Overlapping Community Detection Optimization and Nash Equilibrium
This work addresses the challenge of finding optimal community structures in social networks, which is incremental as it builds on existing modularity optimization methods.
The paper tackles the NP-complete problem of community detection in graphs by introducing a new algorithm that uses a potential function to optimize solutions and ensure they reach a Nash Equilibrium, successfully demonstrating its effectiveness on real datasets of various types and sizes.

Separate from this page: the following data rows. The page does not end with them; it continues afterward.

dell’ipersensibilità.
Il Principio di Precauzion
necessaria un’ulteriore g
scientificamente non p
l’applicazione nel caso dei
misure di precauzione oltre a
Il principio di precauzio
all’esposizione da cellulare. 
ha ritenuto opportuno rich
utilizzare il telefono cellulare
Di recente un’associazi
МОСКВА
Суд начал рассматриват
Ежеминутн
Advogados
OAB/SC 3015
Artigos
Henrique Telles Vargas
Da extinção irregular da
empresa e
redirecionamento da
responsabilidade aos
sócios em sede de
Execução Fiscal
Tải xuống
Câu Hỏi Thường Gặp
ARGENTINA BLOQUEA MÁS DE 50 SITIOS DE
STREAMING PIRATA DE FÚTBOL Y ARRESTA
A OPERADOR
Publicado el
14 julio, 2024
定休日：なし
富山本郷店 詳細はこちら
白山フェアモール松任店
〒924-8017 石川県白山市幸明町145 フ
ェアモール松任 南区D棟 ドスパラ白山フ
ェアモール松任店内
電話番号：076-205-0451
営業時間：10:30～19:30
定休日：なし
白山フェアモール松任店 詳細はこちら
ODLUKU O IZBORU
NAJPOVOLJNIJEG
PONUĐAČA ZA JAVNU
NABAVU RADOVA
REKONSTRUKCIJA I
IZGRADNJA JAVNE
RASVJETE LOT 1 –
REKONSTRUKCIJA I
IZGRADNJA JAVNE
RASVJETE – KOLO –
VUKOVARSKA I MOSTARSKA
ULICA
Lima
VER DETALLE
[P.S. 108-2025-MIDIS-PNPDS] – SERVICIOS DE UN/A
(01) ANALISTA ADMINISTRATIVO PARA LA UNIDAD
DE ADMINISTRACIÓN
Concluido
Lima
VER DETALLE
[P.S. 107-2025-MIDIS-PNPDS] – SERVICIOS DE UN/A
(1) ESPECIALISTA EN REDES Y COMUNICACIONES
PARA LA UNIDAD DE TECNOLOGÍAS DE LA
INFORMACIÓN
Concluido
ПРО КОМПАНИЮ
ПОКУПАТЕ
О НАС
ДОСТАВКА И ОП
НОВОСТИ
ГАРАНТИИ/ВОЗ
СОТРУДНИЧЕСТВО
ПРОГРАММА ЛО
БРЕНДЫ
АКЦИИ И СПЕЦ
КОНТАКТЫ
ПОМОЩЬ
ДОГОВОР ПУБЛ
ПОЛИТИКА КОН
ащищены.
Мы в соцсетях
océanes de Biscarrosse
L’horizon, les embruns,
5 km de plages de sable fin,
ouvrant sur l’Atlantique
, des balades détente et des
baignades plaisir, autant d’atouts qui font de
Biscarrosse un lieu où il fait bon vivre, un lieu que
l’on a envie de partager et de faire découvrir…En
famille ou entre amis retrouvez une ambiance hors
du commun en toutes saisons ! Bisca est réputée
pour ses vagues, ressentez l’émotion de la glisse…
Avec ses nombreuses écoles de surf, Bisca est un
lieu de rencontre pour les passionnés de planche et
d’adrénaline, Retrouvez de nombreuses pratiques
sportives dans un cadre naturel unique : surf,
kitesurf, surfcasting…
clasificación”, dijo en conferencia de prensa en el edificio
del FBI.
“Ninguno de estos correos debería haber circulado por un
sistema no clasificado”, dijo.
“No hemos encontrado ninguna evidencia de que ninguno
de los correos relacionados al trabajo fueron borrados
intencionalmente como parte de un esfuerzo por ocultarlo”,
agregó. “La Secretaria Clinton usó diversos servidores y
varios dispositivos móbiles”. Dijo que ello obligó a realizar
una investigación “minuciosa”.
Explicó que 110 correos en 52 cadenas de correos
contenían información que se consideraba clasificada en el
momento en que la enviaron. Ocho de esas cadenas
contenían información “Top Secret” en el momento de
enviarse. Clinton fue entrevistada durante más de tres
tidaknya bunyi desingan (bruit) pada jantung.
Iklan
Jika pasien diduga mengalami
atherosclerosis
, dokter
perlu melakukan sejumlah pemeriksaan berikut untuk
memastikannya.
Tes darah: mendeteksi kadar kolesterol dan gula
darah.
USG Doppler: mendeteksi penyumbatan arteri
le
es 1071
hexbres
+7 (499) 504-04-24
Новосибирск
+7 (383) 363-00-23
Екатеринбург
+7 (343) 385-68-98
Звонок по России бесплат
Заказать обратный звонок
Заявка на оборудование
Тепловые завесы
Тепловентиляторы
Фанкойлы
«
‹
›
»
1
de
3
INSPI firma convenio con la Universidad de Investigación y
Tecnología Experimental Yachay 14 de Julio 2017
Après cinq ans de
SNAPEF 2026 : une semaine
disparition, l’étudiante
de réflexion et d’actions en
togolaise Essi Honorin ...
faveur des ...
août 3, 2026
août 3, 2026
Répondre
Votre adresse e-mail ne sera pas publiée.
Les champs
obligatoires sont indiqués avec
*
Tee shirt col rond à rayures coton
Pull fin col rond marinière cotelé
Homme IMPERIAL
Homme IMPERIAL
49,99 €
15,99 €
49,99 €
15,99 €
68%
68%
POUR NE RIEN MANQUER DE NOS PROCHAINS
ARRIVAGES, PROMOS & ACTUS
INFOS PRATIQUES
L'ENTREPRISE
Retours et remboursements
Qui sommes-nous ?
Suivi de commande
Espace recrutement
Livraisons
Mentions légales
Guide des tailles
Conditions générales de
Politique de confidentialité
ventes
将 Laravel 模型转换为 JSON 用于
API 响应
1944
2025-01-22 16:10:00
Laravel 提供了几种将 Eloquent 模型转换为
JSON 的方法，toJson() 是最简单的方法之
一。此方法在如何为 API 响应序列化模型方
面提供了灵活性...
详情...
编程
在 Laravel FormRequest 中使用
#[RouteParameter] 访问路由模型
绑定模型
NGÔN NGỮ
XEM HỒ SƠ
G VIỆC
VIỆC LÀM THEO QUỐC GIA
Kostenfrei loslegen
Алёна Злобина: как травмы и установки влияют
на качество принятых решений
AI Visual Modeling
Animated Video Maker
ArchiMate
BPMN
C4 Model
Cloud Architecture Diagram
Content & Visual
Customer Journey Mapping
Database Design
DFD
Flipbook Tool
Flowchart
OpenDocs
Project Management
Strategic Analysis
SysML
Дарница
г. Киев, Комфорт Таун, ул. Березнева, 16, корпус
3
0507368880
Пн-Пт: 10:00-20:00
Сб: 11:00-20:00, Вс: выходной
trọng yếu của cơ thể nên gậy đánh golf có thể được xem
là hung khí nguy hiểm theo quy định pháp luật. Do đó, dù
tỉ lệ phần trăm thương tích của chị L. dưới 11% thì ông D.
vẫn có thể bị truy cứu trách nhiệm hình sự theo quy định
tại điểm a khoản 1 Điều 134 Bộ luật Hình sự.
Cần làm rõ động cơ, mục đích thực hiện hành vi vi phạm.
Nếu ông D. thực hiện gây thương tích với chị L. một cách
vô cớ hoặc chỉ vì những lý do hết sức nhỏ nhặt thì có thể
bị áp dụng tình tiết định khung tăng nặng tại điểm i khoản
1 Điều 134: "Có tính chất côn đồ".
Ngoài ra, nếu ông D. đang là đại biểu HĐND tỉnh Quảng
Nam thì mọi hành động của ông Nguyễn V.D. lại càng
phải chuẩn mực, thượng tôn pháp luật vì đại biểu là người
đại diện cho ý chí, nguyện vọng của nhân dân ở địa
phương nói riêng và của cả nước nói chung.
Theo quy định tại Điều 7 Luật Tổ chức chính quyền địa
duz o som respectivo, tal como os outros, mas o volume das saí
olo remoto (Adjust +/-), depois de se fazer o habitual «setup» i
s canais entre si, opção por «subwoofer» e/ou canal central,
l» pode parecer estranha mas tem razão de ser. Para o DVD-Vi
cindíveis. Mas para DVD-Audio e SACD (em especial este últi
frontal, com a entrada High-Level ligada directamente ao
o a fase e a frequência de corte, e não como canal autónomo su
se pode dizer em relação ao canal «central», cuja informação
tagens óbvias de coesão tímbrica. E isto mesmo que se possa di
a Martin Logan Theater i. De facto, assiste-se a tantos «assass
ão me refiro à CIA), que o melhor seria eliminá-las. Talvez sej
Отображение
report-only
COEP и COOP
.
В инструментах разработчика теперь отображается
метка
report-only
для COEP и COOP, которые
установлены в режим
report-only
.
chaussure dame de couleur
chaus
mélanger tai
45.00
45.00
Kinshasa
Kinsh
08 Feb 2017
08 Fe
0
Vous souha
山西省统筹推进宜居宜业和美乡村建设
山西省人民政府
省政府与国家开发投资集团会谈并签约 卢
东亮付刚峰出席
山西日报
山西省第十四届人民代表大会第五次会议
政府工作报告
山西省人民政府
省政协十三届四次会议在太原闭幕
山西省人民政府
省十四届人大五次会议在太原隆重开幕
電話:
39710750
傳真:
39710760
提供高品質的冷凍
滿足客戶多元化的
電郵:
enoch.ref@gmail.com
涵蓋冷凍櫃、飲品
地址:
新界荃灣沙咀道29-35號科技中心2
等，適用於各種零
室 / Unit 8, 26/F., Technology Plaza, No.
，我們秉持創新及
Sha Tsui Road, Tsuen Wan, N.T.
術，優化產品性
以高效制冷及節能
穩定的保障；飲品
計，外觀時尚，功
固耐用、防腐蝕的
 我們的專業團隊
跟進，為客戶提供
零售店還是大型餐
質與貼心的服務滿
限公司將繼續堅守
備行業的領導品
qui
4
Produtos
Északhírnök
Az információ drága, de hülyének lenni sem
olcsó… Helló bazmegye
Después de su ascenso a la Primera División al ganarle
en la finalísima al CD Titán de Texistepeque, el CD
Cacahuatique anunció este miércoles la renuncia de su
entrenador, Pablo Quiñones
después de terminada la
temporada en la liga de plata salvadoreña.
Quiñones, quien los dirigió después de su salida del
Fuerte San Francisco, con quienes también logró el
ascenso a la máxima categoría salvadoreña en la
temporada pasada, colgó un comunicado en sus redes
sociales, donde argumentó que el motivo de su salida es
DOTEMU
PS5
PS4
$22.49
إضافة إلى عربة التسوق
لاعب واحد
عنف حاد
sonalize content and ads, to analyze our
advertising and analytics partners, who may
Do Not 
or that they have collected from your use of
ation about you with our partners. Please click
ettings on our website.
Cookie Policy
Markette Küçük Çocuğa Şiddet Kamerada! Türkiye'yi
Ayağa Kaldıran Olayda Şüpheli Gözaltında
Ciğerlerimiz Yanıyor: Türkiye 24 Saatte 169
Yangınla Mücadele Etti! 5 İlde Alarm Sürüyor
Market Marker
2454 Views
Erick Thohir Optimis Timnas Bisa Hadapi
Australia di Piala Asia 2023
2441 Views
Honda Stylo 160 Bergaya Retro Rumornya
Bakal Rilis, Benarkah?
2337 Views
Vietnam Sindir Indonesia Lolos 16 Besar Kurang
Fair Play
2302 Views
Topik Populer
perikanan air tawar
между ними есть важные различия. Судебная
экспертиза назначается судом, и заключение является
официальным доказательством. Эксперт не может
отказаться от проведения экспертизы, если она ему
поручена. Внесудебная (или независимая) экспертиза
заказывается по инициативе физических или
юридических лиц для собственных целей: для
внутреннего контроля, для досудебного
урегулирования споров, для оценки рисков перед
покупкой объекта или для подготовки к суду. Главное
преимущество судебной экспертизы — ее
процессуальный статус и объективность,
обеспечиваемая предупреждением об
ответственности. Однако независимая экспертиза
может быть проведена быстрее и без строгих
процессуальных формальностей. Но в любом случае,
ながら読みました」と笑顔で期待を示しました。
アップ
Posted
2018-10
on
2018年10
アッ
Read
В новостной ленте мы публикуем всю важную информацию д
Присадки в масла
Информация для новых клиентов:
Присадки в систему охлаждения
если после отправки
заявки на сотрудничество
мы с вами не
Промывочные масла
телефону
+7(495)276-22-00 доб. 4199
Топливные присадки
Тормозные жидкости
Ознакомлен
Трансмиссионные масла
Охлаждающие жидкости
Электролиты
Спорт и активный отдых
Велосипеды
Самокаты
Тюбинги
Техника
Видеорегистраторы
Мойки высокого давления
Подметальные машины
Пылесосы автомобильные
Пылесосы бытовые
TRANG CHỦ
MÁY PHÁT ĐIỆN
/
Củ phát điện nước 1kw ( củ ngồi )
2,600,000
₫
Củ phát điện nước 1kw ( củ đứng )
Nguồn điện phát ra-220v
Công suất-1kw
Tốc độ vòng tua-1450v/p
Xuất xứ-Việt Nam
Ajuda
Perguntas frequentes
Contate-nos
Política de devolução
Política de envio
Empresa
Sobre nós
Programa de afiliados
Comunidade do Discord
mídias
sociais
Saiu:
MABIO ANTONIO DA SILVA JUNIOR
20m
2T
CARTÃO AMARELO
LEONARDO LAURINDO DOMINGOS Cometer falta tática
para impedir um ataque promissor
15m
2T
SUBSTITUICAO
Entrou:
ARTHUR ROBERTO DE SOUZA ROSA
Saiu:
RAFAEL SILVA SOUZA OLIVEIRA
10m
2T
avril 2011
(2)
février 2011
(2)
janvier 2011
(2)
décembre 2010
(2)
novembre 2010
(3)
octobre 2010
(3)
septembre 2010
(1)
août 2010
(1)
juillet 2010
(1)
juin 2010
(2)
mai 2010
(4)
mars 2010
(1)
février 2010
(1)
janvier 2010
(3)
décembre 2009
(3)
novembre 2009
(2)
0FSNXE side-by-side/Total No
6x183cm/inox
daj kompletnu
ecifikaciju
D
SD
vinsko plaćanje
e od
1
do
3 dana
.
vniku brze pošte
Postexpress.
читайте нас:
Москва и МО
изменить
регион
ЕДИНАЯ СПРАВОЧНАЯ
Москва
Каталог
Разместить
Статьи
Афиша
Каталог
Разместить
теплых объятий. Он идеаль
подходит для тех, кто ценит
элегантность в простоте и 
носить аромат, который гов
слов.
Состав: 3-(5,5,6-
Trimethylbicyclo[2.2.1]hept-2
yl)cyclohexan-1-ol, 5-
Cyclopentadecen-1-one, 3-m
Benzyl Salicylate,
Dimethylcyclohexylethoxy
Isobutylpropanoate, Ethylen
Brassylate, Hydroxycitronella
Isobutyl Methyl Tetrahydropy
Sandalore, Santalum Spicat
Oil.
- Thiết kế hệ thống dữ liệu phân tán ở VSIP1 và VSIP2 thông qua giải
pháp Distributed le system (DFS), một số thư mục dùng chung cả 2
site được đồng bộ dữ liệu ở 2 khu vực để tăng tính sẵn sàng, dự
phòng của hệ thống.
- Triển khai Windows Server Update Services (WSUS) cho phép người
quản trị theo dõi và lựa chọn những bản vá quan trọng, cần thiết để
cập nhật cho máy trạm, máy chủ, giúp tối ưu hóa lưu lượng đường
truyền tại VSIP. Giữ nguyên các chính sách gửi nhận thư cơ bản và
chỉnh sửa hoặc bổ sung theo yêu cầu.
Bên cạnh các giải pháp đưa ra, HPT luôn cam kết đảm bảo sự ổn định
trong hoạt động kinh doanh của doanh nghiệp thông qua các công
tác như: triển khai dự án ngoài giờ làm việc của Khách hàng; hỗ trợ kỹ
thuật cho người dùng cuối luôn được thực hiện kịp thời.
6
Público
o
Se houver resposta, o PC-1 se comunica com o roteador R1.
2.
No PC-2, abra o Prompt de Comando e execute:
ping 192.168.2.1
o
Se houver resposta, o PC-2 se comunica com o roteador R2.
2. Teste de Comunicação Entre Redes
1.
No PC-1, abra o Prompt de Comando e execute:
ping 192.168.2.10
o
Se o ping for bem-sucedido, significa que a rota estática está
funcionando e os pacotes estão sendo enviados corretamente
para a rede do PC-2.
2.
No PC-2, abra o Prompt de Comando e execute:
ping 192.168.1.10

Community detection using both graphs and social networks is the focus of many algorithms. Recent methods aimed at optimizing the so-called modularity function proceed by maximizing relations within communities while minimizing inter-community relations. However, given the NP-completeness of the problem, these algorithms are heuristics that do not guarantee an optimum. In this paper, we introduce a new algorithm along with a function that takes an approximate solution and modifies it in order to reach an optimum. This reassignment function is considered a 'potential function' and becomes a necessary condition to asserting that the computed optimum is indeed a Nash Equilibrium. We also use this function to simultaneously show partitioning and overlapping communities, two detection and visualization modes of great value in revealing interesting features of a social network. Our approach is successfully illustrated through several experiments on either real unipartite, multipartite or directed graphs of medium and large-sized datasets.